Several rules were instituted by the MLBPA to supposedly increase demand, decrease supply and in theory bolster collectible values. Some of the more significant measures included;

- Limiting the number of annual sport specific product releases

- Delaying the release of a given years product until that calendar year

- Instituing rules to define a rookie and the subsequent creation of the rookie card logo

- Limiting the number of retired players allowed into a product's checklist

At the time we were told that these changes would "unclutter" the amount of product, causing existing products to have a longer shelf life, encourage set collectors, create simplicity for the casual fan to participate in Rookie Card collecting and more.

Have those rules accomplished those objectives? I don't think so. First and foremost the RC logo fiasco carries no weight with the likes of Donruss Elite and Bowman Draft Pick's and Prospects allowed to exist in the market. Are we really supposed to believe that a 2008 Bowman Chrome, "1st Bowman Card" isn't a players rookie card simply because it doesn't have a logo making it so? How exactly has this cleared the confusion the rule change had originally intended accomplish?

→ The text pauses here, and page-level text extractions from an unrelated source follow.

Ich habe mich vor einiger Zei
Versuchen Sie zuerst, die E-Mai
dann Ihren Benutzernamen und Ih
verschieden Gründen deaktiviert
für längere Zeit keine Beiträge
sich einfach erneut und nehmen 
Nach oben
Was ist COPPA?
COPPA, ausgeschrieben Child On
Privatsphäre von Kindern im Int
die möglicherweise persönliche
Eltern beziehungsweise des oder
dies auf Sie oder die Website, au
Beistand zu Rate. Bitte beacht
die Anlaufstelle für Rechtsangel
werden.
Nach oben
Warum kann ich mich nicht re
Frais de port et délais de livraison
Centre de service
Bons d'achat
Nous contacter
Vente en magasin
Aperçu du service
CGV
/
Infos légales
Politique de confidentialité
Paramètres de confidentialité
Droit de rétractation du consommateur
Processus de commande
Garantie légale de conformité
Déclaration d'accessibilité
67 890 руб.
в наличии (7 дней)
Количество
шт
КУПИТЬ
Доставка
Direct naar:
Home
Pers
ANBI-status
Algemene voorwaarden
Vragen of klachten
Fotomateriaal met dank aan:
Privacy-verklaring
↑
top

Collectors, like myself, disenfranchised with players from the Steroid Era, used to be able to collect numerous retired only player products to maintain their hobby interest. Now such classic products like SP Legendary Cuts, All-Stars, National Pastime, Archives, Fan Favorites and more have either been killed off completely or in the case of SP Legendary Cuts have become so watered down they are a shell of their former-selves.

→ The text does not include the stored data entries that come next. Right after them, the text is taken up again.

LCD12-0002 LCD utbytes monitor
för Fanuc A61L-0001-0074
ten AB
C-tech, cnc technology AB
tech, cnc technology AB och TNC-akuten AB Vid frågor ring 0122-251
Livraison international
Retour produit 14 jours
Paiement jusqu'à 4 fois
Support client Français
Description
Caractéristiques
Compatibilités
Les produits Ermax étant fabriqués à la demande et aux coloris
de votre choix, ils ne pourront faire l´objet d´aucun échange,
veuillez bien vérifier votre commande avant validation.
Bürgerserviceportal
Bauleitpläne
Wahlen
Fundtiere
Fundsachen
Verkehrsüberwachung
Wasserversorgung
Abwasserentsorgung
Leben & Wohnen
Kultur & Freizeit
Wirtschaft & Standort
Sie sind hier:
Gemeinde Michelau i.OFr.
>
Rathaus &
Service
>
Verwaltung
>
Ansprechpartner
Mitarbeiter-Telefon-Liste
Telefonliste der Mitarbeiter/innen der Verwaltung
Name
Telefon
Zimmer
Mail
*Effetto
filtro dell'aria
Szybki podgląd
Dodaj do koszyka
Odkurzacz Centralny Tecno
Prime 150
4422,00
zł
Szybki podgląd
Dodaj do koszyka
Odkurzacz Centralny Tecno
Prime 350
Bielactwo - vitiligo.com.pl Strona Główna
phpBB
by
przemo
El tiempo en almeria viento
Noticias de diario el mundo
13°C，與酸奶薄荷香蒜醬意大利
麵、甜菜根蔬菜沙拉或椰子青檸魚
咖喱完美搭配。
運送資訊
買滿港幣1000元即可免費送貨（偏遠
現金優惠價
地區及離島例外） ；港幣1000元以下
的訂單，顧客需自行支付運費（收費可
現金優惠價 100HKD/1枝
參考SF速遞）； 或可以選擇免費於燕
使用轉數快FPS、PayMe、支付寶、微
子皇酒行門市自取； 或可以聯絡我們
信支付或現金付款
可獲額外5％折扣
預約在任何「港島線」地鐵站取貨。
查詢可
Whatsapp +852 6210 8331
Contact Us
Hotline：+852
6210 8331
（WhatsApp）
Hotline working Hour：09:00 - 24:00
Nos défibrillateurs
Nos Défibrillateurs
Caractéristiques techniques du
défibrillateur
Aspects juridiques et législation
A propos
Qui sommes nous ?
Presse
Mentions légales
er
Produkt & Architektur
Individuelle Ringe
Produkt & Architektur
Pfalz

With only a limited number of products released each year and the MLBPA and leauge demanding a large marketing investment geared towards younger collectors, real collectors are left with worthless products like 1st Edition, Opening Day, Documentary, Timelines, and UDX to name a few.

What the rules have managed to do is create a glut of worthless product, so in the sense of extending a product's shelf life that goal has been accomplished. However, I don't think that collecting dust and being repacked in multi-pack format for retail distribution is what the various suits and talking heads had in mind.

Everyone nows that card manufactures are in business to make money, but how are they going to do that with one hand proverbially tied behind their back?

What has essentially happened is that we have seen the demise of mid-range products and much like the rest of country are becoming a population of the haves, and have nots, systematically eroding the middle class.

There will always be a core of people who purchase high-end product for the thrill and the gamble of the experience and obviously the card manufacturers will continue to cater to that profitable segment.

The demands on manufactures by their licensing partners insure that their will be plenty of low-end filler for the supposed kids who collect.

The real question is what is the industry, as a whole, going to do for the real collector? Those willing to spend $5-$20 per pack who appreciate quality memorabilia and autograph cards and are set, team,and player collectors?

You can be damn sure that Piece of History, UDx, yet another round of Allen & Ginter or Goudey, Spectrum, Timelines, and Documentary simply aren't going to cut it.


Dave said...

I totally agree with you, Rob. I hope that the card companies renegotiate the MLBPA rules as soon as they can!